From 8f6d5f183512c9623cdebdcc95428a4579833a04 Mon Sep 17 00:00:00 2001
From: "Jip J. Dekker" <jip@dekker.one>
Date: Fri, 9 Jul 2021 13:32:31 +1000
Subject: [PATCH] Update lexicographic_minimize definition

---
 chapters/5_incremental.tex | 42 +++++++++++++++-----------------------
 1 file changed, 17 insertions(+), 25 deletions(-)

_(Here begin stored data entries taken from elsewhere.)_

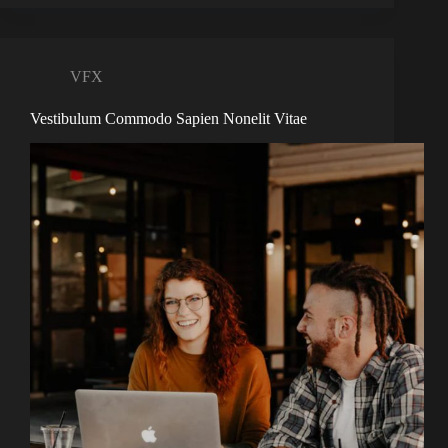
VFX
Vestibulum Commodo Sapien Nonelit Vitae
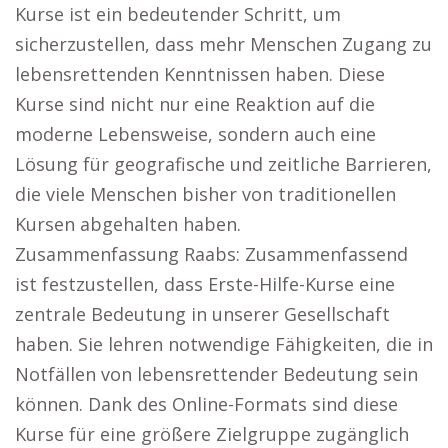
Kurse ist ein bedeutender Schritt, um
sicherzustellen, dass mehr Menschen Zugang zu
lebensrettenden Kenntnissen haben. Diese
Kurse sind nicht nur eine Reaktion auf die
moderne Lebensweise, sondern auch eine
Lösung für geografische und zeitliche Barrieren,
die viele Menschen bisher von traditionellen
Kursen abgehalten haben.
Zusammenfassung Raabs: Zusammenfassend
ist festzustellen, dass Erste-Hilfe-Kurse eine
zentrale Bedeutung in unserer Gesellschaft
haben. Sie lehren notwendige Fähigkeiten, die in
Notfällen von lebensrettender Bedeutung sein
können. Dank des Online-Formats sind diese
Kurse für eine größere Zielgruppe zugänglich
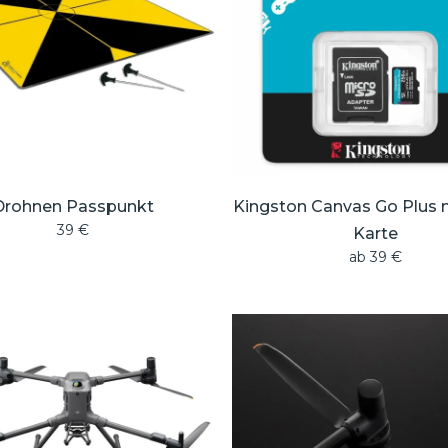
Drohnen Passpunkt
Kingston Canvas Go Plus 
39
€
Karte
ab
39
€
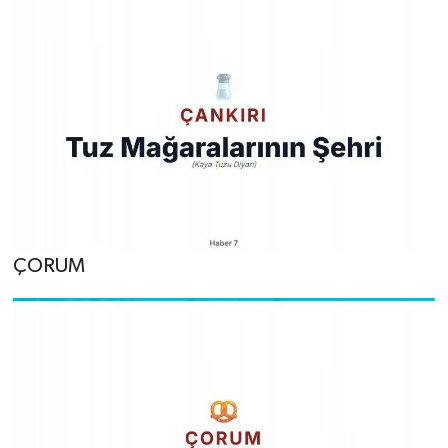
ÇORUM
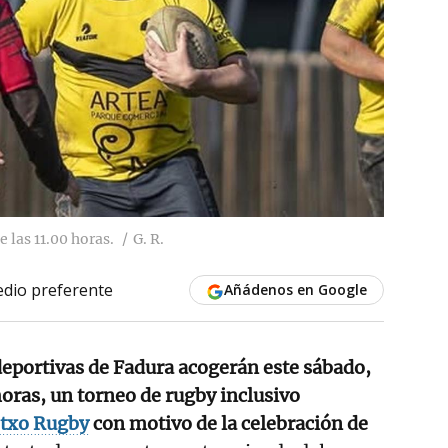
e las 11.00 horas.
G. R.
dio preferente
Añádenos en Google
deportivas de Fadura acogerán este sábado,
 horas, un torneo de rugby inclusivo
txo Rugby
con motivo de la celebración de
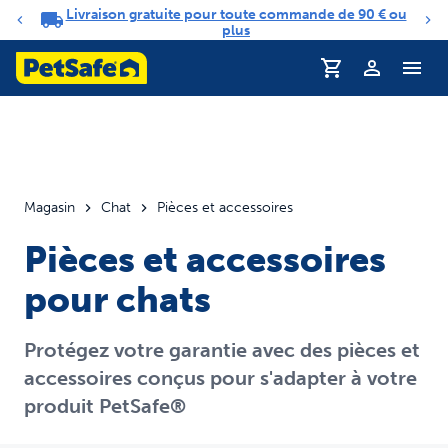
Livraison gratuite pour toute commande de 90 € ou
Carrousel de notifications
plus
Magasin
Chat
Pièces et accessoires
Pièces et accessoires
pour chats
Protégez votre garantie avec des pièces et
accessoires conçus pour s'adapter à votre
produit PetSafe®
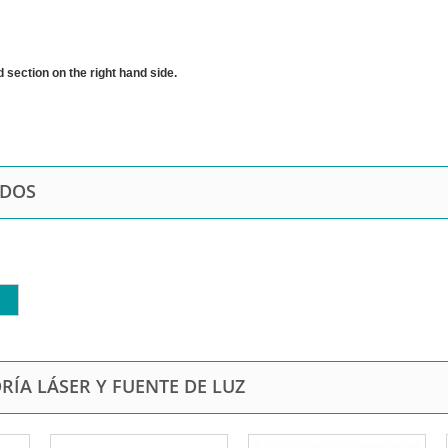
 section on the right hand side.
ODOS
RÍA LÁSER Y FUENTE DE LUZ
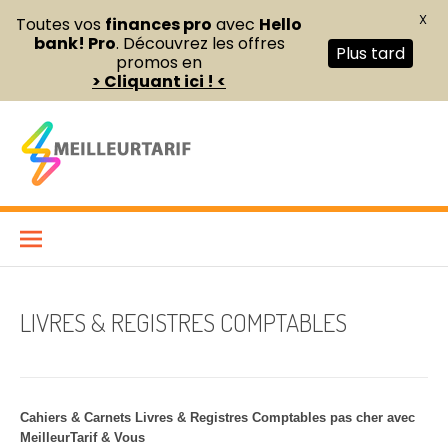
X
Toutes vos
finances pro
avec
Hello
bank! Pro
. Découvrez les offres
Plus tard
promos en
> Cliquant ici ! <
Aller
au
contenu
Meilleur Tarif
COMPARATEUR DE FOURNITURES DE BUREAU ET D’ÉQUIPEMENTS
PROFESSIONNELS POUR ENTREPRISES ET INDÉPENDANTS
LIVRES & REGISTRES COMPTABLES
Cahiers & Carnets Livres & Registres Comptables pas cher avec
MeilleurTarif & Vous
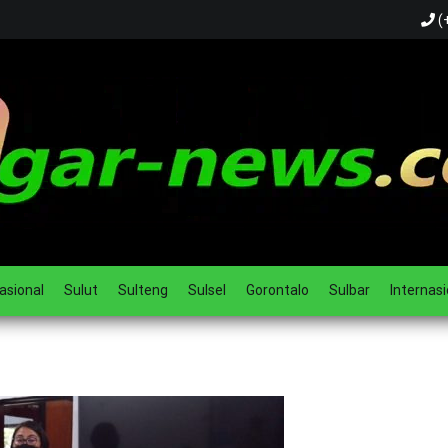
(
ual
asional
Sulut
Sulteng
Sulsel
Gorontalo
Sulbar
Internasi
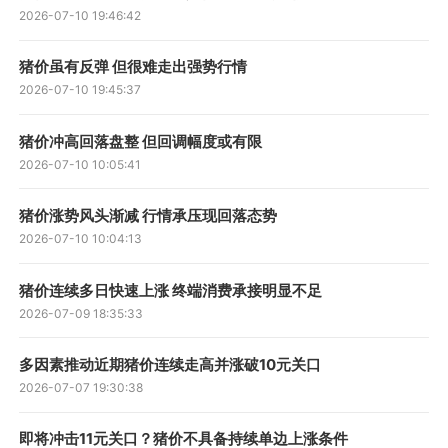
2026-07-10 19:46:42
猪价虽有反弹 但很难走出强势行情
2026-07-10 19:45:37
猪价冲高回落盘整 但回调幅度或有限
2026-07-10 10:05:41
猪价涨势风头渐减 行情承压现回落态势
2026-07-10 10:04:13
猪价连续多日快速上涨 终端消费承接明显不足
2026-07-09 18:35:33
多因素推动近期猪价连续走高并涨破10元关口
2026-07-07 19:30:38
即将冲击11元关口？猪价不具备持续单边上涨条件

diff --git a/chapters/5_incremental.tex b/chapters/5_incremental.tex
index d111d76..892da84 100644
--- a/chapters/5_incremental.tex
+++ b/chapters/5_incremental.tex
@@ -205,31 +205,23 @@ It required that, once a solution is found, each subsequent solution must either
 We can model this strategy restarts as such:
 
 \begin{mzn}
-	predicate lex_minimize(array[int] of var int: o) =
-		let {
-			var index_set(o): stage
-			array[index_set(o)] of var int: best;
-		} in if status() = START then
-			stage = min(index_set(o))
-		else
-			if status() = UNSAT then
-				if lastval(stage) < l then
-					stage = lastval(stage) + 1
-				else
-					complete()  % we are finished
-				endif
-			else
-				stage = lastval(stage)
-				/\ best[stage] = sol(_objective)
-			endif
-			/\ for(i in min(index_set(o))..stage-1) (
-				o[i] = lastval(best[i])
-			)
-			/\ if status() = SAT then
-					o[stage] < sol(_objective)
-			endif
-			/\ _objective = o[stage]
-		endif;
+predicate lex_minimize(array[int] of var int: o) =
+	let {
+		var min(index_set(o))..max(index_set(o))+1: stage;
+	} in if status() = START then
+		stage = min(index_set(o))
+	elseif status() = UNSAT then
+		stage = lastval(stage) + 1
+	else /* status() = SAT */
+		stage = lastval(stage)
+		/\ o[stage] < sol(o[stage])
+	endif
+	/\ forall(i in min(index_set(o))..stage-1) (
+		o[i] = sol(o[i])
+	)
+	/\ if stage > max(index_set(o)) then
+		complete()
+	endif;
 \end{mzn}
 
 The lexicographic objective changes the objective at each stage in the evaluation.